Identification of Cell Lines
Cross contamination and errors in the identification of cell lines is estimated to be in the order of between 15% and 20%. This is a serious problem for correctly interpreting data from work carried out with these cells, as the work may not have been done with the supposed lines.
Working with properly identified materials prevents the loss of time and money, non-reproducible results, and the loss of credibility.
How are cell lines identified?
LThe guidelines and expert recommendations tell us that the best way of identifying cell lines is by performing an STR (short tandem repeat) allele profile and comparing it with well established databases. (Nature Reviews Cancer 10 (June 2010) | doi: 10.1038/nrc2852).
The STRs analyzed are amelogenin, CSF1PO, D13S317, D16S539, D5S818, D7S820, THO1, TPOX, vWA.
When should it be performed?
Cell-line identification is recommended in the following cases:
- If the phenotype of the cell line is not as described.
- Before starting a new series of experiments or publishing results.

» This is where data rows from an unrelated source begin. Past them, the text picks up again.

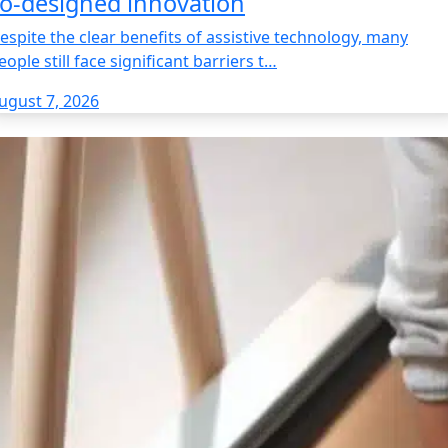
o‑designed innovation
espite the clear benefits of assistive technology, many
eople still face significant barriers t…
ugust 7, 2026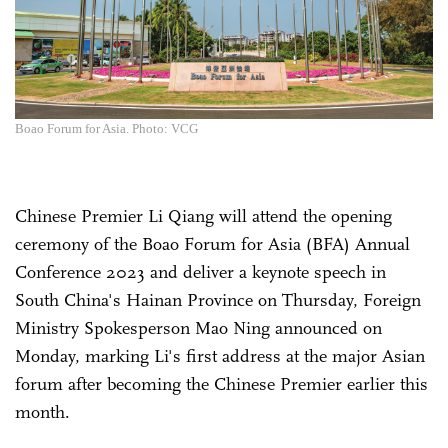
Boao Forum for Asia. Photo: VCG
Chinese Premier Li Qiang will attend the opening
ceremony of the Boao Forum for Asia (BFA) Annual
Conference 2023 and deliver a keynote speech in
South China's Hainan Province on Thursday, Foreign
Ministry Spokesperson Mao Ning announced on
Monday, marking Li's first address at the major Asian
forum after becoming the Chinese Premier earlier this
month.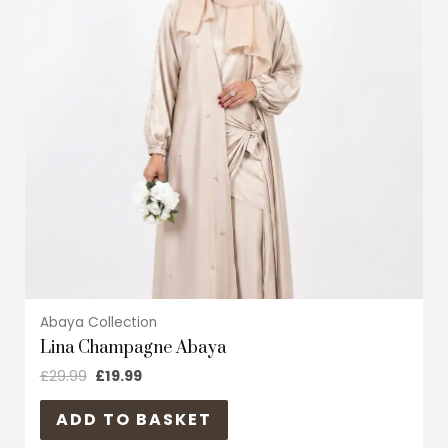
variants.
The
options
may
be
chosen
on
the
product
page
Abaya Collection
Lina Champagne Abaya
£
29.99
£
19.99
ADD TO BASKET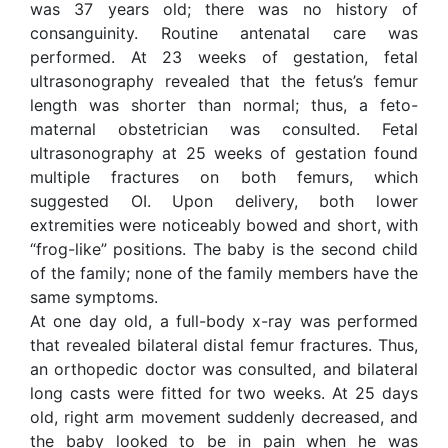
was 37 years old; there was no history of
consanguinity. Routine antenatal care was
performed. At 23 weeks of gestation, fetal
ultrasonography revealed that the fetus’s femur
length was shorter than normal; thus, a feto-
maternal obstetrician was consulted. Fetal
ultrasonography at 25 weeks of gestation found
multiple fractures on both femurs, which
suggested OI. Upon delivery, both lower
extremities were noticeably bowed and short, with
“frog-like” positions. The baby is the second child
of the family; none of the family members have the
same symptoms.
At one day old, a full-body x-ray was performed
that revealed bilateral distal femur fractures. Thus,
an orthopedic doctor was consulted, and bilateral
long casts were fitted for two weeks. At 25 days
old, right arm movement suddenly decreased, and
the baby looked to be in pain when he was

- Before freezing for storage.
- When a new line is created.
- Every quarter, if the cell line is actively cultured.
A sample of cells is subjected to multiplex PCR to amplify the regions of the STRs. The amplifications are run through an ABI 3730xl Genetic Analyzer (ABI, St. Louis, MO) and the size of the fragments in each locus are identified using the GeneMapper v.4 (ABI) software package.
The profile of the STRs obtained for each cell line is compared with well-established databases in order to look for concordances with studied cell lines.